◆ WORK REQUIRED
Write out exactly the lines of the entries below from the one holding "14: (436, 14)" to the one holding "49: (299, 102)", inclusive, and leave out all other lines.

◆ RECORDS PROVIDED

——————————

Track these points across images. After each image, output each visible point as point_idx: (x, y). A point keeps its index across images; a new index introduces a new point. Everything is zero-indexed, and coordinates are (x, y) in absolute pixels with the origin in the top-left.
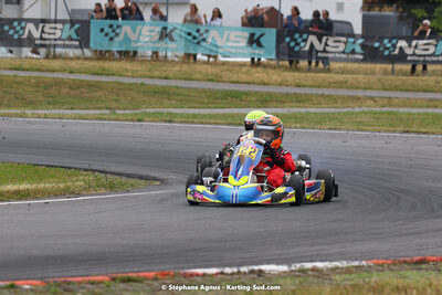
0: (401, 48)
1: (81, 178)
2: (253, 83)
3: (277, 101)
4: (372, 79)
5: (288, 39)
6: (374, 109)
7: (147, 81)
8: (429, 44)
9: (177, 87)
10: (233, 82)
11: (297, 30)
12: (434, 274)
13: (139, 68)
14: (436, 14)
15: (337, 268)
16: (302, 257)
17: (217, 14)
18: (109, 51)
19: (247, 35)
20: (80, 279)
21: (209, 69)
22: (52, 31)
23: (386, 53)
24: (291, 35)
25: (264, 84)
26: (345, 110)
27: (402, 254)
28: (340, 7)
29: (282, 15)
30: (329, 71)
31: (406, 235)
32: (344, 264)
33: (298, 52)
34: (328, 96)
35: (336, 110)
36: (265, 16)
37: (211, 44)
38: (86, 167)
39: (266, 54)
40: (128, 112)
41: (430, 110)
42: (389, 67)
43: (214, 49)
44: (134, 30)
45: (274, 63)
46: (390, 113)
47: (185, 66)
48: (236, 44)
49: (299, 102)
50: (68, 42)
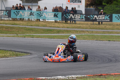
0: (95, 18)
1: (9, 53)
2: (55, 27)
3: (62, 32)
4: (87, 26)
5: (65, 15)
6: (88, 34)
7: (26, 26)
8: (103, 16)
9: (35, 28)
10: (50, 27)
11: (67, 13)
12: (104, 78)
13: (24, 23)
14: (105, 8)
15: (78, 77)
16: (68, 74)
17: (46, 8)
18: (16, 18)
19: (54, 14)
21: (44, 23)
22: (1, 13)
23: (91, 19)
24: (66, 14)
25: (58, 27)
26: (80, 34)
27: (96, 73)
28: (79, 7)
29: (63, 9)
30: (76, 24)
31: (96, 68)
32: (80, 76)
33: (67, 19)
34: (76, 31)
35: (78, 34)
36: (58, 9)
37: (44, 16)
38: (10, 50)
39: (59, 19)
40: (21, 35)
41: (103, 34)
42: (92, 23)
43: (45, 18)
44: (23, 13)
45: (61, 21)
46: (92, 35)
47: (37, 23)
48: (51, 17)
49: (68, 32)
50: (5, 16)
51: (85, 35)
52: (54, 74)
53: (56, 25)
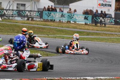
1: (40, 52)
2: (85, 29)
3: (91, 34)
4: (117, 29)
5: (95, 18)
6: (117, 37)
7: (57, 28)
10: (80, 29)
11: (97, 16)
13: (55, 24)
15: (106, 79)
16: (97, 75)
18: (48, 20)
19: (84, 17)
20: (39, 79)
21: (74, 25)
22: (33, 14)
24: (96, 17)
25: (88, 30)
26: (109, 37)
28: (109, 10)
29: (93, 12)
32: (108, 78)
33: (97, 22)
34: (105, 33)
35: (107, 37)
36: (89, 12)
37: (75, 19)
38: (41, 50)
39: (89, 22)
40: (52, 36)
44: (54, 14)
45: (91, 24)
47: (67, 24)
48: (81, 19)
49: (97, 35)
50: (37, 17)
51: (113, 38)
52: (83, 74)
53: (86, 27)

——————————

◆ EXERCISE SOLUTION
14: (436, 14)
15: (337, 268)
16: (302, 257)
17: (217, 14)
18: (109, 51)
19: (247, 35)
20: (80, 279)
21: (209, 69)
22: (52, 31)
23: (386, 53)
24: (291, 35)
25: (264, 84)
26: (345, 110)
27: (402, 254)
28: (340, 7)
29: (282, 15)
30: (329, 71)
31: (406, 235)
32: (344, 264)
33: (298, 52)
34: (328, 96)
35: (336, 110)
36: (265, 16)
37: (211, 44)
38: (86, 167)
39: (266, 54)
40: (128, 112)
41: (430, 110)
42: (389, 67)
43: (214, 49)
44: (134, 30)
45: (274, 63)
46: (390, 113)
47: (185, 66)
48: (236, 44)
49: (299, 102)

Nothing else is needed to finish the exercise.